RPS Frauen: Wenn Torhüterinnen kein Land mehr sehen

HSG Hunsrück - HSV Püttlingen 27:31 (10:19) Im Duell der Tabellennachbarn trafen am Sonntagnachmittag die Teams aus dem Hunsrück und das Team aus dem Saarland aufeinander. Die Begegnung wurde bereits im ersten Spielabschnitt entschieden, da die Gastgeberinnen die stärkste Spielerin des Gastes, Caroline Müller, nie in den Griff bekam.

Bis zum 3:3 verlief die Begegnung ausgeglichen, dann setzten sich die Saarländerinnen über 6:10 und 6:14 bis zur Pause deutlich ab. "Die Abwehr fand keine Einstellung, die Torhüterinnen sahen kein Land, und im Angriff trafen wir die falschen Entscheidungen. Dazu verunsicherte ein grottenschlechtes Schiedsrichtergespann Faß/Wallenfels mit ihren Pfiffen meine Mannschaft", ärgert sich HSG Trainer Sascha Burg.
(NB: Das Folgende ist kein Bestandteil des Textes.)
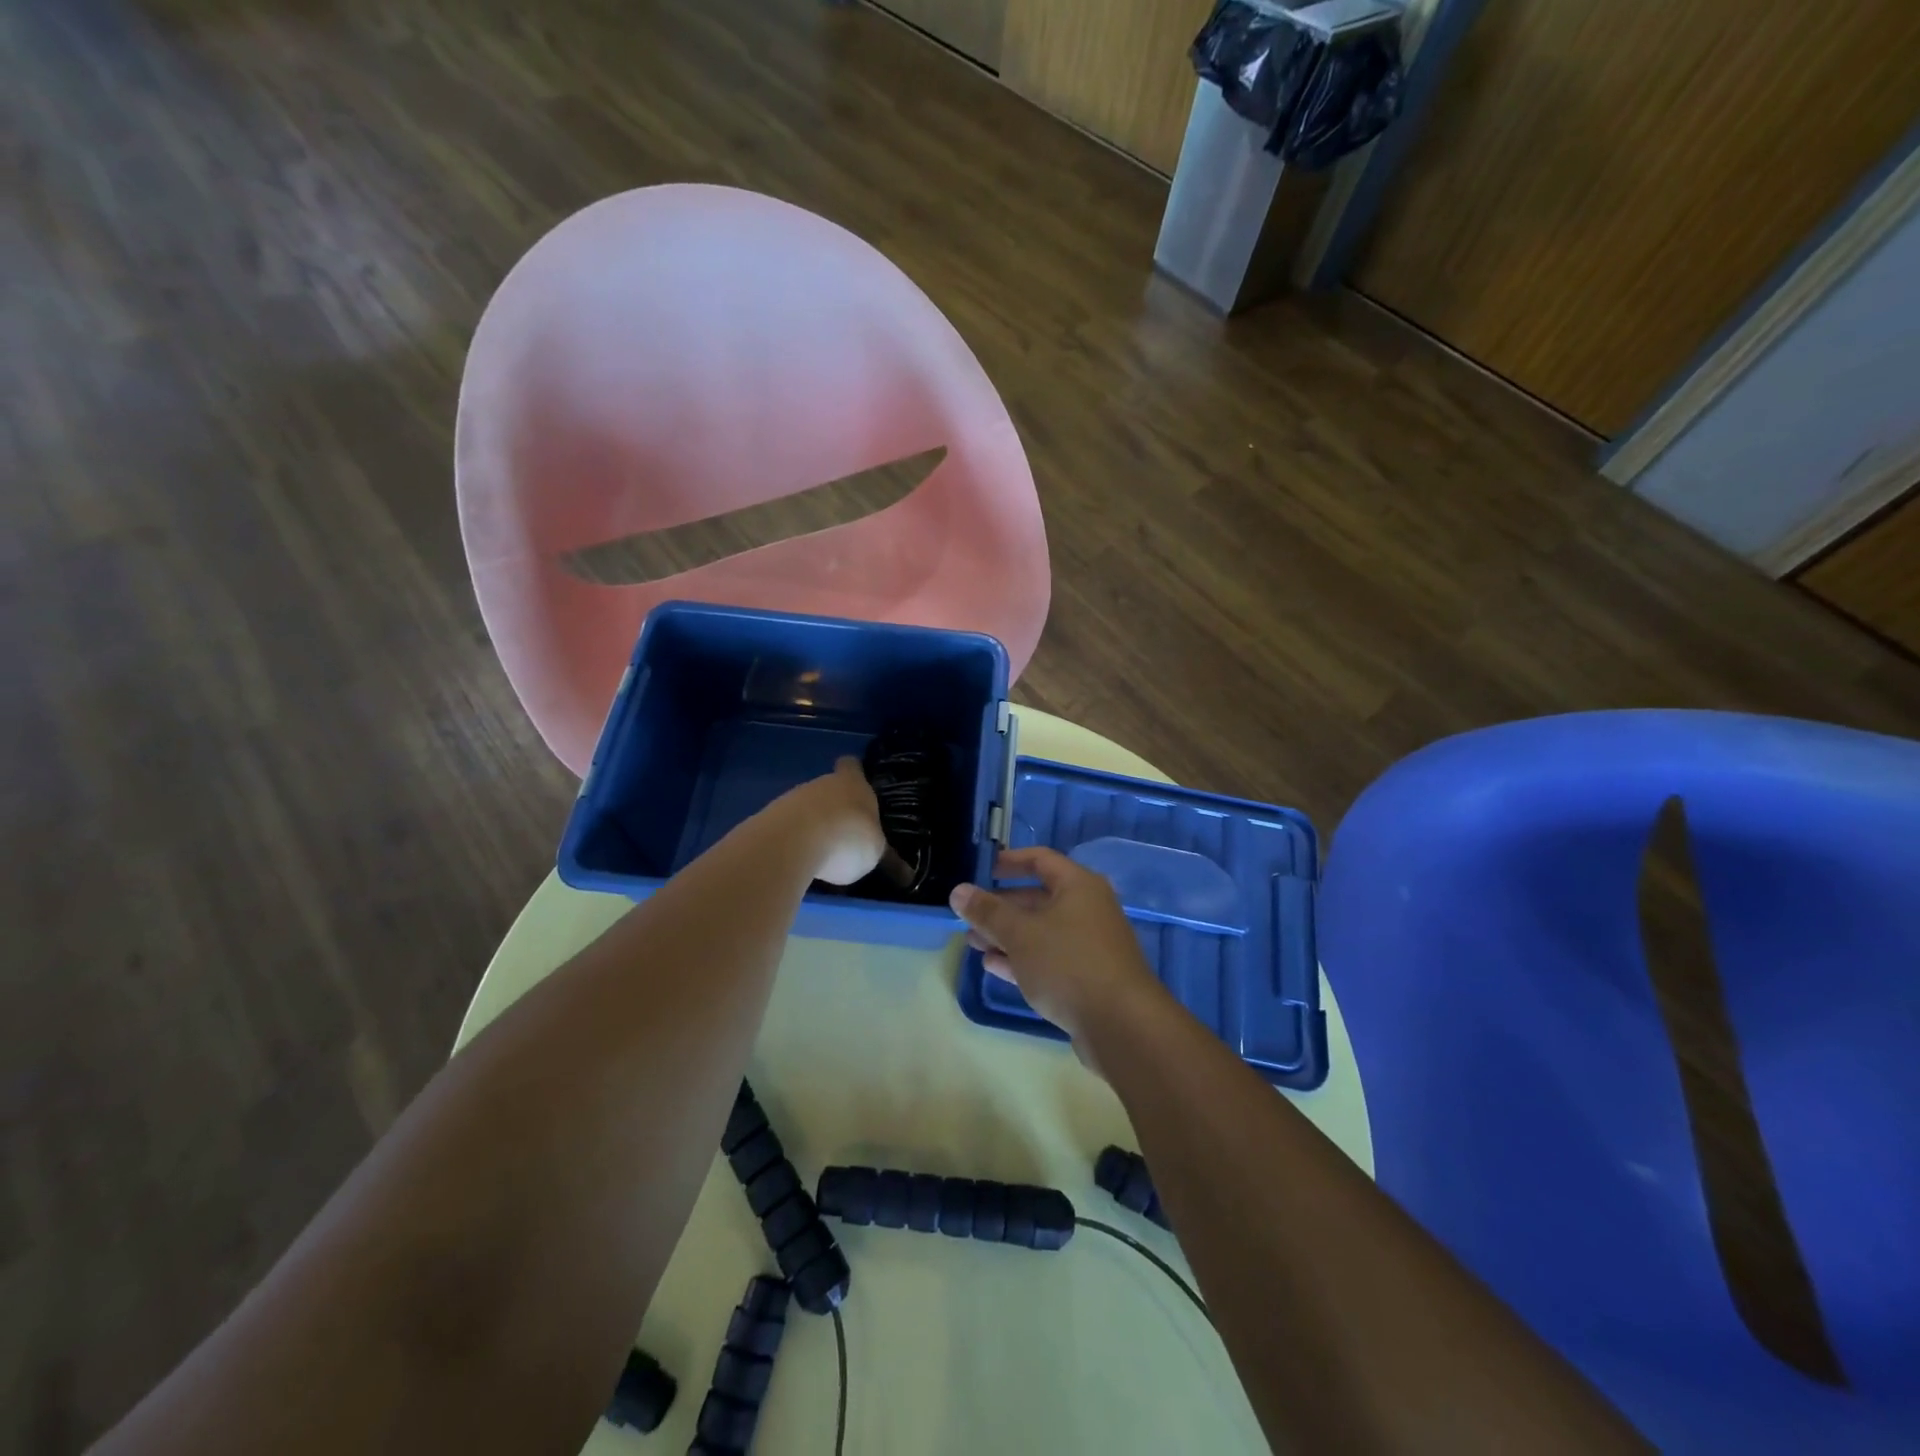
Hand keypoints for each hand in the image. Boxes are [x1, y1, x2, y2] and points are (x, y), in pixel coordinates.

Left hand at [778, 757, 886, 885]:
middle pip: (828, 789)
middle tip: (844, 834)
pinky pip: (788, 827)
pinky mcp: (771, 818)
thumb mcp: (875, 852)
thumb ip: (877, 852)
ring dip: (813, 826)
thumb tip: (902, 872)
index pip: (852, 766)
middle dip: (834, 809)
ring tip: (821, 855)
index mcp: (853, 783)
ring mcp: (793, 799)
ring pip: (806, 808)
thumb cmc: (849, 838)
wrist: (797, 840)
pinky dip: (794, 841)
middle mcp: (823, 784)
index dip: (854, 773)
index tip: (856, 784)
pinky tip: (800, 862)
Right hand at [949, 847, 1165, 1051]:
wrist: (1121, 1025)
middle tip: (968, 916)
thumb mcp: (1021, 934)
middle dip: (1001, 907)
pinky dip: (1022, 958)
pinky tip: (993, 966)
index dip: (1009, 862)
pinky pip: (1049, 958)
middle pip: (1038, 898)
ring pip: (1041, 931)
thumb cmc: (1068, 964)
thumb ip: (988, 912)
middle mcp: (1088, 909)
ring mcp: (1089, 945)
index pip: (1040, 860)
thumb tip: (958, 891)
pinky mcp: (1087, 977)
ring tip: (972, 943)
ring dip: (1007, 935)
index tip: (980, 870)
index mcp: (1078, 886)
In der rissen sich die Gastgeberinnen zusammen und trat völlig anders als im ersten Spielabschnitt auf. So gelang über 17:23, 21:27 und 23:28 die Resultatsverbesserung zum 27:31."Der Sieg der Gäste geht aufgrund der ersten Hälfte in Ordnung. Respekt vor meinem Team für die kämpferisch starke Leistung im ersten Spielabschnitt", sagt Burg.Born und Ingonkin - Simon (n.e.), A. Frank (3), Wies, M. Frank (2), Endel (1); Mohr (2), Reuter (10), Bottlender (1), Jost (5), Sülzle (1/1), Kappes (1), Bach (1). R.S.